Let $W$ be a standard Brownian motion, and let $X_t$ be the solution to the following SDE
$$dX_t = (\mu X_t - Cke^{-kt}) \, dt + \sigma X_t \, dW_t$$
where $\mu, \sigma, C, k > 0$ are constants, with initial condition $X_0 = x_0 > C$ a.s.
Question: For fixed $T > 0$, can we estimate, or compute the probability
$$\mathbb P(\underset{0 \leq t \leq T}{\text{min}} X_t \leq 0)?$$
That is, the probability that $X_t$ ever hits zero before time $T$.
As suggested by Kurt G. in the comments, this SDE has an explicit solution, which may be helpful in estimating the given probability.

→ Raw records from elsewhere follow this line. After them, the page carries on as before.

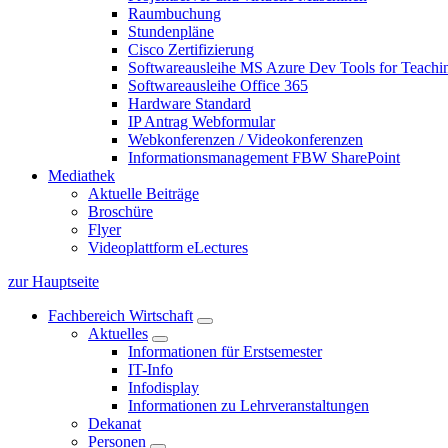
Raumbuchung
Stundenpläne
Cisco Zertifizierung
Softwareausleihe MS Azure Dev Tools for Teachin
Softwareausleihe Office 365
Hardware Standard
IP Antrag Webformular
Webkonferenzen / Videokonferenzen
Informationsmanagement FBW SharePoint
Mediathek
Aktuelle Beiträge
Broschüre
Flyer
Videoplattform eLectures
zur Hauptseite
Fachbereich Wirtschaft
Aktuelles
Informationen für Erstsemester
IT-Info
Infodisplay
Informationen zu Lehrveranstaltungen
Dekanat
Personen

The explicit solution is given by
$$X_t = e^{\mu t + \sigma W_t-\sigma^2t/2} \left (x_0 - \int_0^t e^{-\mu s - \sigma W_s+\sigma^2s/2}\,Cke^{-ks} ds \, \right ) $$
Remark: I tried to apply Girsanov’s theorem to remove the drift, but the conditions for the density process $Z_T$ to be a martingale are not satisfied, due to the determinstic term blowing up when $X_t$ is small.